Collected data
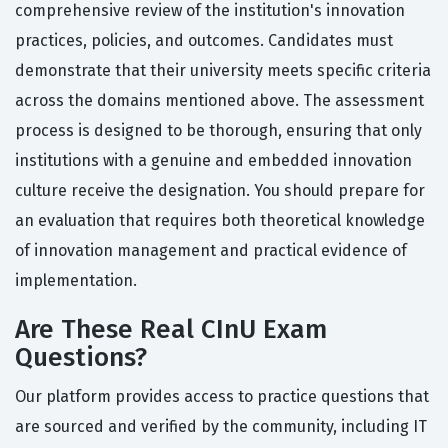
comprehensive review of the institution's innovation
practices, policies, and outcomes. Candidates must
demonstrate that their university meets specific criteria
across the domains mentioned above. The assessment
process is designed to be thorough, ensuring that only
institutions with a genuine and embedded innovation
culture receive the designation. You should prepare for
an evaluation that requires both theoretical knowledge
of innovation management and practical evidence of
implementation.
Are These Real CInU Exam
Questions?
Our platform provides access to practice questions that
are sourced and verified by the community, including IT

→ **WHAT NEEDS TO BE DONE**:
Leaving out the pictures, print each line of the records above from the first up to and including the one that contains "across the domains", exactly as written.

→ **EXERCISE ANSWER**:
comprehensive review of the institution's innovation
practices, policies, and outcomes. Candidates must
demonstrate that their university meets specific criteria
across the domains mentioned above. The assessment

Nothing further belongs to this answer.